No.16 単価×数量を仮説する

TKCの中小企業22万社の指標によると、H20には800万あった社員一人当りの生産性が、H21には780万、H22には760万とトントン拍子?に下がっています。長らく成熟社会といわれてきましたが、この3/11の震災を期にとうとう衰退社会に突入したという実感です。衰退社会とはどんな社会ですかと問われれば、今の100の力の出し方では80の成果を上げるのが精一杯で、120~130位の力を出してやっと100の現状維持という経済社会です。

ある顧問先の店長会議で、ユニークな新卒採用の方法を聴きました。その会社では、求職者に「今、一日500コ売れているメロンパンを倍の1000コ売るためにあなたならどうする?」というお題を与えて、グループでディスカッションさせるそうです。色々面白いアイデアが出るそうですが、選考基準はアイデアそのものの量や質ではなく、このアイデアで○人集客、そのうちの○%の人が購入して○コ、このアイデアで○コ・・・、合計で1000コ達成という仮説力を視ているとのことでした。なるほど、これからの中小企業に必要な発想ですね。

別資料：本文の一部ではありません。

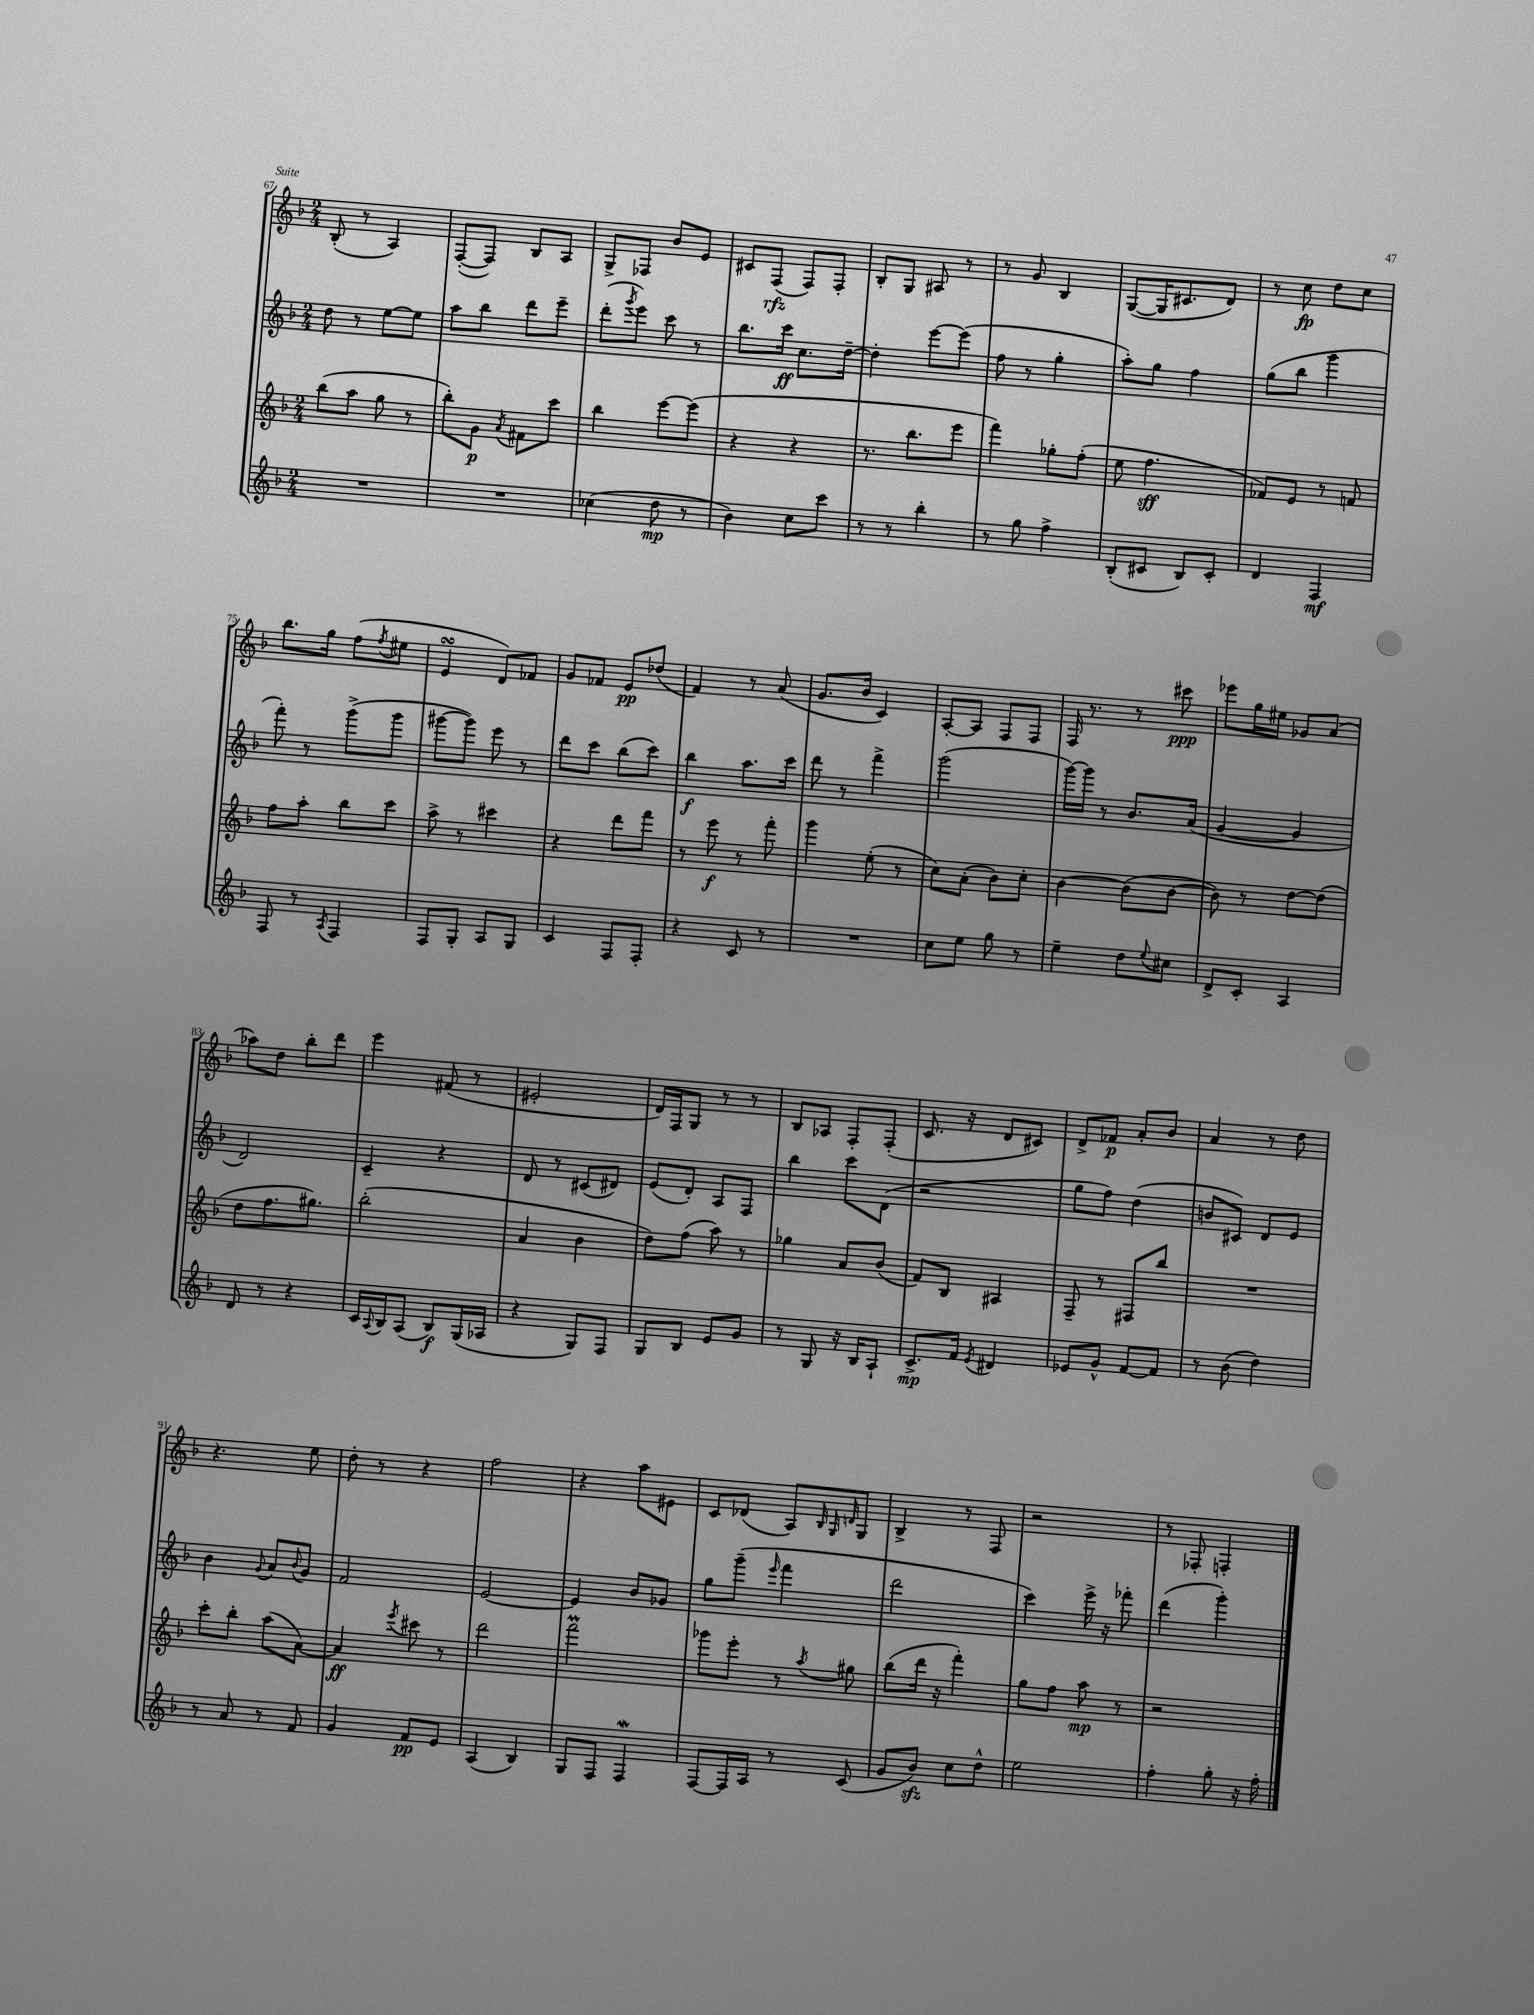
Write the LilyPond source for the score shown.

言うまでもなく売り上げは単価×数量で決まります。今回のメロンパンのお題は数量に限った話ですが、たとえば来期1000万の売り上げを作りたければ、1000万のうち「A商品を何人にこんな方法で周知させて、そのうちの何%から受注して、平均単価いくらで300万」「B商品にはこういう付加価値を追加して、既存顧客の何%から受注して、単価アップで200万」「C商品は・・・」、これらの合わせ技で1000万達成というように、単価と数量を明確に意識しながら、目標達成のプロセスに仮説を立てる必要があるでしょう。「気合いと根性で1000万上げるぞ!」というのとは、実現可能性と説得力に断然差が出ますね。

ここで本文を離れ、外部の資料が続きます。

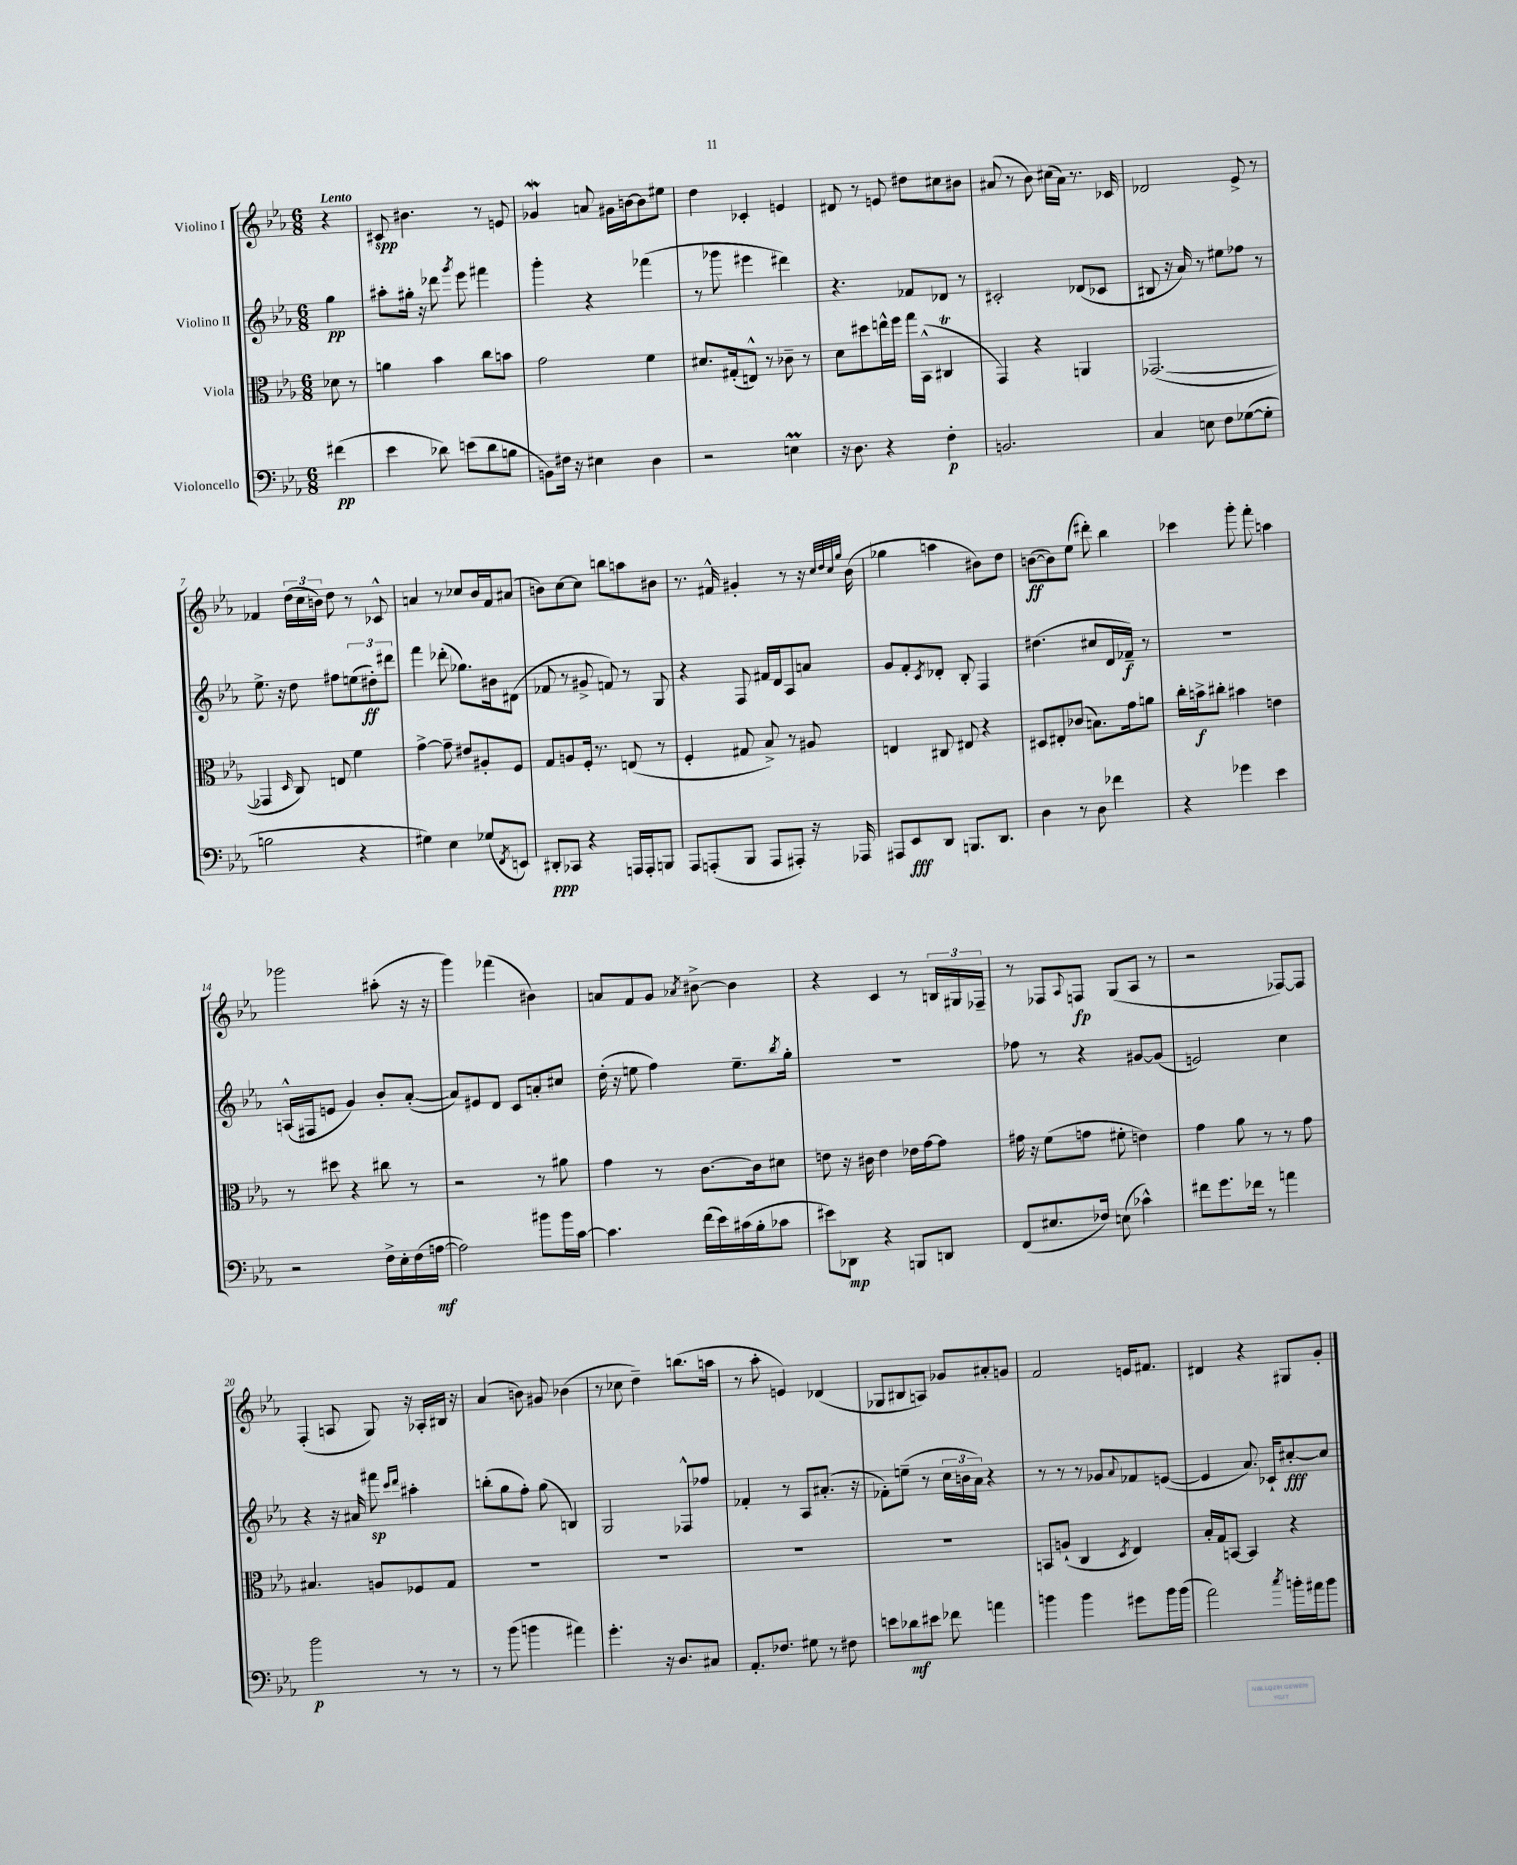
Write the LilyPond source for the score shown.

<<
\new StaffGroup <<
\new Staff = "s0" \with { instrumentName = "Violino I" } {
    \clef treble \key ees \major \numericTimeSignature \time 6/8 \partial 4 \tempo "Lento"
    r4 |
    cis'8\spp bis'4. r8 e'8 |
    ges'4\mordent a'8 gis'16 b'16~ b'8 eis''8 |
    d''4 ces'4-. e'4 |
    dis'8 r8 e'8 dis''8 cis''8 bis'8 |
    ais'8( r8 bes'8) cis''16( ais'16) r8. ces'16 |
    des'2 ees'8-> r8 |
    fes'4 \tuplet 3/2 { d''16( c''16 b'16) } d''8 r8 ces'8-^ |
    a'4 r8 ces''8 bes'16 f'16 ais'8( |
    b'8) c''8~ c''8 b''8 a''8 bis'8 |
    r8. fis'16-^ gis'4-. r8 r16 \grace { c''32 d''32 c''32 g''32 } bes'16( |
    ges''4 a''4 bis'8) d''8 |
    b'8~\ff( b'8) ees''8( dis'''8-.) bes''4 |
    ces'''4 g'''8-. f'''8-. a''4 |
    ges'''2 ais''8-.( r16 r16 |
    g'''4) fes'''4( bis'4) |
    a'8 f'8 g'8 \acciaccatura { aes'8 } bis'8~-> bis'4 |
    r4 c'4 r8 \tuplet 3/2 { b16 gis16 fes16-- } |
    r8 fes8 \appoggiatura { aes8 } f8\fp g8( aes8 r8 |
    r2 fes8~) fes8 |
    f4-.( a8 g8) r16 aes16-. bis16 r16 |
    aes'4( b'8) gis'8 bes'4( |
    r8 ces''8 d''4--) b''8.( a''16 |
    r8 aes''8-. e'4) des'4( |
    ges8 bis8 a8) ges'8 ais'8-. g'8 |
    f'2 e'16 fis'8. |
    dis'4 r4 gis8 g'8-. \bar "|." |
}
\new Staff = "s1" \with { instrumentName = "Violino II" } {
    \clef treble \key ees \major \numericTimeSignature \time 6/8 \partial 4
    g''4\pp |
    ais''8-. gis''16-. r16 des'''8 \acciaccatura { g'''8 } ees'''8 fis'''4 |
    g'''4-. r4 fes'''4( |
    r8 ges'''8 eis'''4 dis'''4) |
    r4. fes'8 des'8 r8 |
    cis'2-. des'8( ces'8 |
    bis8 r16 aes'16) r8 eis''8 fes''8 r8 |
    ees''8.-> r16 d''8 fis''8 \tuplet 3/2 { e''8( dis''8-.\ff) dis'''8 } |
    f'''4 des'''8-.( ges''8.) bis'16 dis'8( |
    fes'8 r8 gis'8-> f'8) r8 g8 |
    r4 f8 fis'16 d'16 aes8 a'8 |
    g'8 f'8-. \acciaccatura { c'8 } des'8-. bes8-. f4 |
    dis''4.( cis''8 d'16 fes'16--\f) r8 |
    R2. |
    a16-^( fis16 e'8 g'4) bes'8-. aes'8~-.( |
    aes'8) eis'8 d'8 c'8 a'8-. cis''8 |
    d''16-.( r16 e''8 f''4) e''8.-- \acciaccatura { bes''8 } g''16-. |
    r2. |
    fes''8 r8 r4 gis'8~ gis'8( |
    e'2) c''4 |
    r4 r16 ais'16 fis'''8\sp \grace { c'''16 d'''16 } ais''4-. |
    b''8-.( g''8 f''8-.) g''8( b4) |
    g2 fes8-^ fes''8 |
    fes'4-. r8 aes8 ais'8.-.( r16 |
    fes'8-.) e''8--( r8 \tuplet 3/2 { c''16 b'16 aes'16) } r4 |
    r8 r8 r8 ges'8 \appoggiatura { aes'8 } fes'8 e'8~( |
    e'4 aes'8.) ces'16-! cis''8~-.\fff cis''8 \bar "|." |
}
\new Staff = "s2" \with { instrumentName = "Viola" } {
    \clef alto \key ees \major \numericTimeSignature \time 6/8 \partial 4
    des'8 r8 |
    a'4 bes'4 c''8 b'8 |
    g'2 f'4 |
    dis'8. gis16-.( e8-^) r8 ces'8-- r8 |
    d'8 dis''8 e''16-^ f''16 g''16 bes,16-^( cis4\trill |
    g,4) r4 a,4 |
    ges,2.~( |
    ges,4 \grace { d16 } c8) e8 f'4 |
    g'4~-> g'8-- eis'8 ais8-. f8 |
    g8 a8 f16-. r8. e8( r8 |
    f4-. gis8 bes8->) r8 ais8 |
    e4 cis8 eis8 r4 |
    dis8 eis8-. ces'8( b8.) g'16 a'8 |
    c''16-. b'16->\f cis''8-. bis'4 e'4 |
    r8 dis''8 r4 cis''8 r8 |
    r2 r8 ais'8 |
    g'4 r8 c'8.~ c'16 dis'8 |
    e'8 r16 cis'16 e'4 ees'16 g'16~ g'8 |
    gis'16 r16 f'8( g'8 fis'8-. e'4) |
    g'4 aes'8 r8 r8 g'8 |
    bis4. a8 fes8 g8 |
    R2. |
    R2. |
    R2. |
    R2. |
    b,8 a8-!( c4 \acciaccatura { d8 } ees4) |
    bes16-. g16 b,8~ b,4 r4 \bar "|." |
}
\new Staff = "s3" \with { instrumentName = "Violoncello" } {
    \clef bass \key ees \major \numericTimeSignature \time 6/8 \partial 4
    fis'4\pp( |
    ees'4 des'8) e'8( des'8 b8 |
    b,8) fis16 r16 eis4 d4 |
    r2 e4\prall |
    r16 d8. r4 f4-.\p |
    b,2. |
    c4 e8 f8 ges8~( ges8-. |
    b2 r4 |
    gis4) ees4 ges8( \acciaccatura { f,8 } e,8) |
    dis,8-.\ppp ces,8 r4 a,,16 a,,16-. b,,8 |
    aes,,8 a,,8-.( bes,,8 a,,8 ais,,8-.) r16 aes,,16 |
    ais,,8 ees,8\fff d,8 b,,8. d,8. |
    d4 r8 d8 fes'4 |
    r4 ges'4 ees'4 |
    r2 f16-> ees16-. f16( a16~\mf |
    a2) bis'8 bis'16 c'16~ |
    c'4. f'16( ees'16) cis'16( bes16-. ces'8 |
    eis'8) des,8\mp r4 b,,8 d,8 |
    f,8( eis8. fes16) e8( ces'4-^) |
    fis'8 g'8. fes'16 r8 a'4 |
    bes'2\p r8 r8 |
    r8 bes'8( b'4 ais'4) |
    g'4.-. r16 d8. cis8 |
    aes,8.-. fes8. gis8 r8 fis8 |
    e'8 des'8\mf eis'8 fes'8 a'4 |
    b'4 b'4 gis'8 b'16 b'16( |
    aes'2) \acciaccatura { c''8 } b'16-. ais'16 b'8 \bar "|." |
}
>>
>>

衰退社会とは、マージャンで例えれば、もち点が一定の社会ですから、誰かがあがれば誰かが沈むゼロサムゲームです。あがった方と振り込んだ方では、振り込んだ額の倍の差がつきますから、あっという間に勝ち組、負け組ができることになります。売上戦略もやみくも戦略から、価格戦略、増客戦略を明確に意識して、仮説検証を繰り返し行っていく必要があります。